### Work instruction 1
Copy out lines from the listing verbatim, starting with the line containing "for Piping Valves." and continuing through the final line of the listing, with both ends included.

### Selected extract

=======

When she arrives, Kivrin also falls ill and is taken to a nearby manor house to recover. As she becomes familiar with the language and the "contemps" of the village she is taken to, she gradually falls into the pattern of daily life. Although she makes regular "reports" to a recorder implant, she loses her distance from her subject matter, coming to care for the family that nurses her back to health, especially the children. But there are times when she is also forcibly reminded that she doesn't belong:
It's already happened, Kivrin thought wonderingly. The verdict is already in and Lord Guillaume's come home and found out about Gawyn and Eliwys. Rosemund's already been handed over to Sir Bloet. And Agnes has grown up and married and died in childbirth, or of blood poisoning, or cholera, or pneumonia. They've all died, she thought, and couldn't make herself believe it. They've all been dead over seven hundred years. [241]
Meanwhile, Mr. Dunworthy and his assistant Finch try valiantly to find someone to operate "the net" and locate Kivrin in the midst of sickness and quarantine, protesters, a group of American bell-ringers, a boy who snuck in to the quarantine area because he thought it would be interesting, an archaeological dig, bureaucratic red tape, and the Christmas season. The intertwined narrative is beautifully crafted and moving, bringing me to tears every time I read it.


Grade: A

The Doomsday Book isn't easily categorized into one genre. It's got time travel, sure, and I read it as part of the "Women of Science Fiction" book club. But it's also historical fiction and, perhaps unexpectedly, a thriller. The reader is aware from the outset that Kivrin is likely in terrible danger, even as she innocently believes she's been sent to 1320. The revelation that she's been sent (SPOILER ALERT) to 1348 and the horror of the Black Death hangs over the narrative for almost three hundred pages before finally being confirmed. Willis takes the time to build sympathetic characters (in both time periods) that we become attached to, even though we have a nagging suspicion that many of them may end up dead.

=======

Collected data
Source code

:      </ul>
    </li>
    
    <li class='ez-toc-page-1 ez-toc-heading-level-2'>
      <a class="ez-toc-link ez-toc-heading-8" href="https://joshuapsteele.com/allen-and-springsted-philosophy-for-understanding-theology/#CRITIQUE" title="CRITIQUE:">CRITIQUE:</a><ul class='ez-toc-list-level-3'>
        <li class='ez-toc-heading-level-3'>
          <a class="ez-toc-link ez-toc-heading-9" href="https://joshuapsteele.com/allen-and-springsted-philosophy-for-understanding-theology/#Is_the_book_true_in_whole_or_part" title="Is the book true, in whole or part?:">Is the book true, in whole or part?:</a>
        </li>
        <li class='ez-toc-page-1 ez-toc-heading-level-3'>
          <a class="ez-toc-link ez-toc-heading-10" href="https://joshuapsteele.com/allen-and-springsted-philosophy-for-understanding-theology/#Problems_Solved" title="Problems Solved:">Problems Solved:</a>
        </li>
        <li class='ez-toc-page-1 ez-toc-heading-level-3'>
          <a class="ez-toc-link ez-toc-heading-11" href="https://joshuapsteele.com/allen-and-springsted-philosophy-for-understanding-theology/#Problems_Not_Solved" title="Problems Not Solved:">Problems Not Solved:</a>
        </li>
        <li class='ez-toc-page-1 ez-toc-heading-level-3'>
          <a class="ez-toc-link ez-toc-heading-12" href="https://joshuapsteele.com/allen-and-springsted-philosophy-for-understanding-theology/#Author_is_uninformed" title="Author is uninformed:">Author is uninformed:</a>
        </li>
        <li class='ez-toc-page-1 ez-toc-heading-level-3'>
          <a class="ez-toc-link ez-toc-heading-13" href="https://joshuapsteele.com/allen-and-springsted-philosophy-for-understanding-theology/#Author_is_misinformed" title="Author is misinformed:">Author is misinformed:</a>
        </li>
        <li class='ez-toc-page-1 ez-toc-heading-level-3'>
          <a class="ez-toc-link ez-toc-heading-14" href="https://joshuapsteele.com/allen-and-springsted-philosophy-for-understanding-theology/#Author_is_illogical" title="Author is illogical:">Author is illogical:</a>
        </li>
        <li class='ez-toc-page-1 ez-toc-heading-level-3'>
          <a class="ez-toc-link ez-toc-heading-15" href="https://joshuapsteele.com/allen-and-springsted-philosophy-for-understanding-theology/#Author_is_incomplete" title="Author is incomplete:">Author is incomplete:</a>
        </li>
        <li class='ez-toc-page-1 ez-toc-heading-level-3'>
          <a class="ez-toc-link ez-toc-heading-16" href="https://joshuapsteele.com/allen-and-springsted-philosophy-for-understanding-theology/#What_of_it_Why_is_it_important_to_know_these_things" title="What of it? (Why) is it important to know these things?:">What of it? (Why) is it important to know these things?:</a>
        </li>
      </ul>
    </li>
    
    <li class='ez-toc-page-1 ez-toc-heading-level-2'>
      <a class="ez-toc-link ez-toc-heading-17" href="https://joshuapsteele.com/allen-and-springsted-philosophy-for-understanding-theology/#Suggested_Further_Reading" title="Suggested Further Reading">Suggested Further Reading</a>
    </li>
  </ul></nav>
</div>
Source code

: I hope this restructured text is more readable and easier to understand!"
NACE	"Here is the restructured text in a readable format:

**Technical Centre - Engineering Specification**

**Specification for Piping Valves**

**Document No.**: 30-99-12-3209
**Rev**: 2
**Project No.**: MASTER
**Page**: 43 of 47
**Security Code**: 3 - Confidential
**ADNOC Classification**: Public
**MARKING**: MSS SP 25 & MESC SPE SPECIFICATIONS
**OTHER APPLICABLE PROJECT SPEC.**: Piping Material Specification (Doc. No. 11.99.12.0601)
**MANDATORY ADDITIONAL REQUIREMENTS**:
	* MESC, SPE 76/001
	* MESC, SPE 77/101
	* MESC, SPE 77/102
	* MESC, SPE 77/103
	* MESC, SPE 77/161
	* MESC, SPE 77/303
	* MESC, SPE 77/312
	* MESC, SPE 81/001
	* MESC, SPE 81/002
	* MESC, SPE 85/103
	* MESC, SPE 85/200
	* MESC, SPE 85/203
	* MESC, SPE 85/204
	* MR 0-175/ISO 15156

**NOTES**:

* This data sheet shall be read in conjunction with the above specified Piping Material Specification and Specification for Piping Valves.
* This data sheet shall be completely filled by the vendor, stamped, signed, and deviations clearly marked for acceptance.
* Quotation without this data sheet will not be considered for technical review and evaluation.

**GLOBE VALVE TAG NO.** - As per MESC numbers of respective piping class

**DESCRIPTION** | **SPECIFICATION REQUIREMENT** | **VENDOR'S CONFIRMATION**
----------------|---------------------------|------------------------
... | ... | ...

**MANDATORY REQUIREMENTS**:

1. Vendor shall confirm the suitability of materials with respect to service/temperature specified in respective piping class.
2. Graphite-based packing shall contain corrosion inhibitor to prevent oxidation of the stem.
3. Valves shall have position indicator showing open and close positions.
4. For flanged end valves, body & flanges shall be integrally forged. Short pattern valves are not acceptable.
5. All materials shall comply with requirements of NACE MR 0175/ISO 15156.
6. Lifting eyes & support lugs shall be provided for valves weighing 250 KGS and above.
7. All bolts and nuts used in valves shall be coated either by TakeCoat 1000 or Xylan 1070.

=======

### Work instruction 2
Answer these from the book review:
(a) What year does Kivrin innocently believe she has been sent to?
(b) What grade does the review give?
(c) Who is named as Mr. Dunworthy's assistant?

### Expected output 1
* This data sheet shall be read in conjunction with the above specified Piping Material Specification and Specification for Piping Valves.
* This data sheet shall be completely filled by the vendor, stamped, signed, and deviations clearly marked for acceptance.
* Quotation without this data sheet will not be considered for technical review and evaluation.

**GLOBE VALVE TAG NO.** - As per MESC numbers of respective piping class

**DESCRIPTION** | **SPECIFICATION REQUIREMENT** | **VENDOR'S CONFIRMATION**
----------------|---------------------------|------------------------
... | ... | ...

**MANDATORY REQUIREMENTS**:

1. Vendor shall confirm the suitability of materials with respect to service/temperature specified in respective piping class.
2. Graphite-based packing shall contain corrosion inhibitor to prevent oxidation of the stem.
3. Valves shall have position indicator showing open and close positions.
4. For flanged end valves, body & flanges shall be integrally forged. Short pattern valves are not acceptable.
5. All materials shall comply with requirements of NACE MR 0175/ISO 15156.
6. Lifting eyes & support lugs shall be provided for valves weighing 250 KGS and above.
7. All bolts and nuts used in valves shall be coated either by TakeCoat 1000 or Xylan 1070.

### Expected output 2
(a) 1320
(b) A
(c) Finch